To Polybius, on Consolation II

It will also be no small assistance to you to reflect that grief can do no good either to him whom you have lost or to yourself, and you would not wish to protract what is useless: for if we could gain anything by sorrow, I should not refuse to bestow upon your misfortunes whatever tears my own have left at my disposal: I would force some drops to flow from these eyes, exhausted as they are with weeping over my own domestic afflictions, were it likely to be of any service to you.

Why do you hesitate? let us lament together, and I will even make this quarrel my own:⁠—“Fortune, whom everyone thinks most unjust, you seemed hitherto to have restrained yourself from attacking one who by your favour had become the object of such universal respect that⁠—rare distinction for anyone⁠—his prosperity had excited no jealousy: but now, behold! you have dealt him the cruelest wound which, while Caesar lives, he could receive, and after reconnoitering him from all sides you have discovered that on this point alone he was exposed to your strokes.

What else indeed could you have done to him? should you take away his wealth? he never was its slave: now he has even as far as possible put it away from him, and the chief thing that he has gained by his unrivalled facilities for amassing money has been to despise it.

Should you take away his friends? you knew that he was of so loveable a disposition that he could easily gain others to replace those whom he might lose: for of all the powerful officers of the Imperial household he seems to me to be the only one whom all men wish to have for their friend without considering how advantageous his friendship would be.

Should you take away his reputation? it is so firmly established, that even you could not shake it. Should you take away his health? you knew that his mind was so grounded on philosophical studies, in whose schools he was born as well as bred, that it would rise superior to any sufferings of the body.

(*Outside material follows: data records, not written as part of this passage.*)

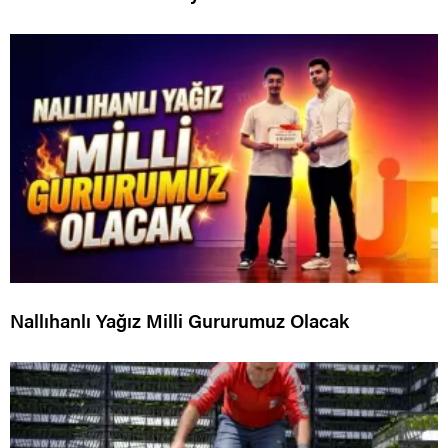
Nallıhanlı Yağız Milli Gururumuz Olacak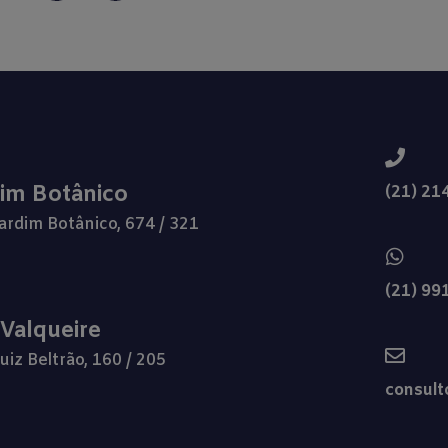
dim Botânico
(21) 21
ardim Botânico, 674 / 321
(21) 99
 Valqueire
uiz Beltrão, 160 / 205
consult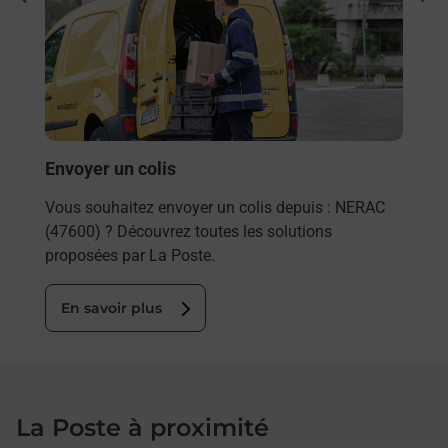
ar La
Vous
de c
télé
Post
En
Envoyer un colis
Vous souhaitez envoyer un colis depuis : NERAC
(47600) ? Découvrez toutes les solutions
proposées par La Poste.
En savoir plus
La Poste à proximité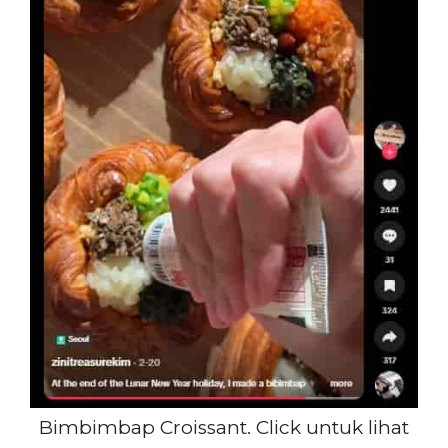
Bimbimbap Croissant. Click untuk lihat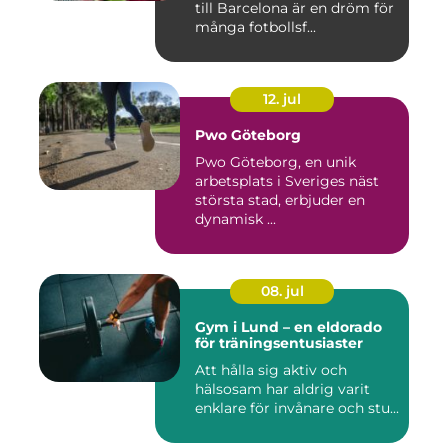
till Barcelona är en dröm för
många fotbollsf...
12. jul
Pwo Göteborg
Pwo Göteborg, en unik
arbetsplats i Sveriges näst
största stad, erbjuder en
dynamisk ...
08. jul
Gym i Lund – en eldorado
för träningsentusiaster
Att hålla sig aktiv och
hälsosam har aldrig varit
enklare för invånare och stu...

Should you take away his breath? how small an injury would that be to him? fame promised his genius one of the longest of lives: he himself has taken care that his better part should remain alive, and has guarded himself against death by the composition of his admirable works of eloquence: as long as literature shall be held in any honour, as long as the vigour of the Latin or the grace of the Greek language shall endure, he will flourish together with their greatest writers, with whose genius he has measured, or, if his modesty will not let me say this, has connected his own.

This, then, was the only means you could devise of doing him a great injury.

The better a man is, the more frequently he is wont to suffer from your indiscriminate rage, you who are to be feared even when you are bestowing benefits upon one.

How little it would have cost you to avert this blow from one upon whom your favours seemed to be conferred according to some regular plan, and not to be flung at random in your wonted fashion!”